Records from a data source:
Start of Block

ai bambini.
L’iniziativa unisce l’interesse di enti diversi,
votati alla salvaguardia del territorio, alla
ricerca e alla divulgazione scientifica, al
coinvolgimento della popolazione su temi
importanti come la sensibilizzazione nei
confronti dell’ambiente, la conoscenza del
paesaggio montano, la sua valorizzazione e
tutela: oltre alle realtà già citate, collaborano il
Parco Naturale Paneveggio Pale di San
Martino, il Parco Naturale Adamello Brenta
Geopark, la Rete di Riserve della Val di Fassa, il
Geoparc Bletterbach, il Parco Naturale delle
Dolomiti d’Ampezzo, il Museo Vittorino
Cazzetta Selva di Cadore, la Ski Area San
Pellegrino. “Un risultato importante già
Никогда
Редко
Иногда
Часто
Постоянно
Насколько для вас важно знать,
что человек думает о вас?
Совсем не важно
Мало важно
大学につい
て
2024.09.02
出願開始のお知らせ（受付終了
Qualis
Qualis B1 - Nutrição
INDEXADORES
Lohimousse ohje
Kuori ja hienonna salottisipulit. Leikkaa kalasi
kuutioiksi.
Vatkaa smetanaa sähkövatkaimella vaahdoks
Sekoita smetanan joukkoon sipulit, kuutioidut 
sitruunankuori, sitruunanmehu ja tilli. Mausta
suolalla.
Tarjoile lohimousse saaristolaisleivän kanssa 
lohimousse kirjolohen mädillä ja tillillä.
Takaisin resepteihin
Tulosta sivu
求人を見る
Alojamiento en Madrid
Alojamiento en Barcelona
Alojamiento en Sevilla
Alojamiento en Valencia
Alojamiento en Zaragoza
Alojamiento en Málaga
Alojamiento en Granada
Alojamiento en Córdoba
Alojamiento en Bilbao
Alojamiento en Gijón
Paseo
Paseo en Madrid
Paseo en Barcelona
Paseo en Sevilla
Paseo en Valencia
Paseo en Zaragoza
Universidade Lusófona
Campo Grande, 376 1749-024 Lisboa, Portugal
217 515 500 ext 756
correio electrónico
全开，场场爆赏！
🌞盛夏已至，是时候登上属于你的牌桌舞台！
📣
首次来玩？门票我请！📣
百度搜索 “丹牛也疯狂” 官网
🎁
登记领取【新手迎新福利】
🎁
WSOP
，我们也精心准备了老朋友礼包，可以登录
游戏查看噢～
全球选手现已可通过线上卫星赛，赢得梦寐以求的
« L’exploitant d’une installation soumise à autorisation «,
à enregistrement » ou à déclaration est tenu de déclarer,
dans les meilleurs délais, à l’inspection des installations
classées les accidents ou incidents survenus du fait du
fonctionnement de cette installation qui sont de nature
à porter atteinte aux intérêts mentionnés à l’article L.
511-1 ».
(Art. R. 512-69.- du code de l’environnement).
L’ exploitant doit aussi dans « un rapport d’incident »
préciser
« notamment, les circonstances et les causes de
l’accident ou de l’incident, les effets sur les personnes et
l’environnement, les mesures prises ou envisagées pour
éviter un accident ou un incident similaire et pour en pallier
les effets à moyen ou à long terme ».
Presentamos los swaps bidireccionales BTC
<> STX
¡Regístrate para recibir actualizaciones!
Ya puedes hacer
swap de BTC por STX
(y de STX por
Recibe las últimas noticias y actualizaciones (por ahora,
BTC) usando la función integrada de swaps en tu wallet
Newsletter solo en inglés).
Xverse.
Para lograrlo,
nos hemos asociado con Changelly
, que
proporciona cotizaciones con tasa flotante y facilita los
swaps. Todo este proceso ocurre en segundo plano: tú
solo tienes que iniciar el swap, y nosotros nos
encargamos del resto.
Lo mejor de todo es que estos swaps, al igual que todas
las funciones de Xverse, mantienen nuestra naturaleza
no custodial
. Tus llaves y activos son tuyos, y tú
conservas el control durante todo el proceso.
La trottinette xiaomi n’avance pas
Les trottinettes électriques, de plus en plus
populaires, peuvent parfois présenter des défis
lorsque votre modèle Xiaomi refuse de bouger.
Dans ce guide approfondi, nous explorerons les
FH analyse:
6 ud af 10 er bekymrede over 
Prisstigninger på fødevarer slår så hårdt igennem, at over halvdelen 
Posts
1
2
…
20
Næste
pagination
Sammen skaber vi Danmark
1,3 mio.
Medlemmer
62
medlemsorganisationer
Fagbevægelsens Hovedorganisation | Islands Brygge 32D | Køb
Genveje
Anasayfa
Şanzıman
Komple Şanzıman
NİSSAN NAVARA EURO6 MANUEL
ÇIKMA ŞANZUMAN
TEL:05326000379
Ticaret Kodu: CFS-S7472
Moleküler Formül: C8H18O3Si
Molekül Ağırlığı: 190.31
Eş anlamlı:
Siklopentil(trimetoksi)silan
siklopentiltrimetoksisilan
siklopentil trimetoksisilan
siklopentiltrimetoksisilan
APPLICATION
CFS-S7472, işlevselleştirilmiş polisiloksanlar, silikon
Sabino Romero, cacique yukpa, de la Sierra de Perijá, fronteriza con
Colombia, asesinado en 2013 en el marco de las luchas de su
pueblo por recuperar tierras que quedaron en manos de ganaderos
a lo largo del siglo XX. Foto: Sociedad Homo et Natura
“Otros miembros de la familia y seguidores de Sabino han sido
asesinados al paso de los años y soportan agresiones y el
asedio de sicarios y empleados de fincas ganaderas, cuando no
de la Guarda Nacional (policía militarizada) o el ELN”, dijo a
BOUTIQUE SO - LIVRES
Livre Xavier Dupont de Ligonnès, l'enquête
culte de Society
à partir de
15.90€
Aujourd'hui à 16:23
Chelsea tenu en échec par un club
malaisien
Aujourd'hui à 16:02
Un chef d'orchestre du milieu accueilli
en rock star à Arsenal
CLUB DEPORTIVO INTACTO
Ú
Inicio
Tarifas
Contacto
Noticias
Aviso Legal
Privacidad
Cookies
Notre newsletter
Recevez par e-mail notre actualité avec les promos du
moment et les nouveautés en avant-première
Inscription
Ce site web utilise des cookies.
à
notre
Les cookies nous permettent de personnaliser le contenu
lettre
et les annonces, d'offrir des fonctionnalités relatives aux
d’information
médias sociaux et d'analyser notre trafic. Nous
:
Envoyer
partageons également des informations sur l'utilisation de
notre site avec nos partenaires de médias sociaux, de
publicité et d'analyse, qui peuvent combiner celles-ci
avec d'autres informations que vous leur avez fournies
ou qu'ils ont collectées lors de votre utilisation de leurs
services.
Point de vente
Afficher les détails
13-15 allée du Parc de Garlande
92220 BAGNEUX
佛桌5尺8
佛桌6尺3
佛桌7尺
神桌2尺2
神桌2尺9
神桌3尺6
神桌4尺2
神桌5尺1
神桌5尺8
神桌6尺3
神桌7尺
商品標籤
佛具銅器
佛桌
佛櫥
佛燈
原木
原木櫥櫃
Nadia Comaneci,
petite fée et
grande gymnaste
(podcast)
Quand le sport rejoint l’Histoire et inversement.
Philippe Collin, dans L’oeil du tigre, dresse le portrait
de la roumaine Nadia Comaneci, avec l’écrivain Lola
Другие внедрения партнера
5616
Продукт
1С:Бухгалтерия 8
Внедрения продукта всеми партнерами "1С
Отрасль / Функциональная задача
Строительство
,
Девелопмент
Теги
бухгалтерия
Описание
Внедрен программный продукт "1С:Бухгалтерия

End of Block

(Instructions to follow) Would you copy all lines in the records where the string "votre" appears?

(Exercise solution)
lorsque votre modèle Xiaomi refuse de bouger.
ou qu'ils ont collectées lors de votre utilisation de leurs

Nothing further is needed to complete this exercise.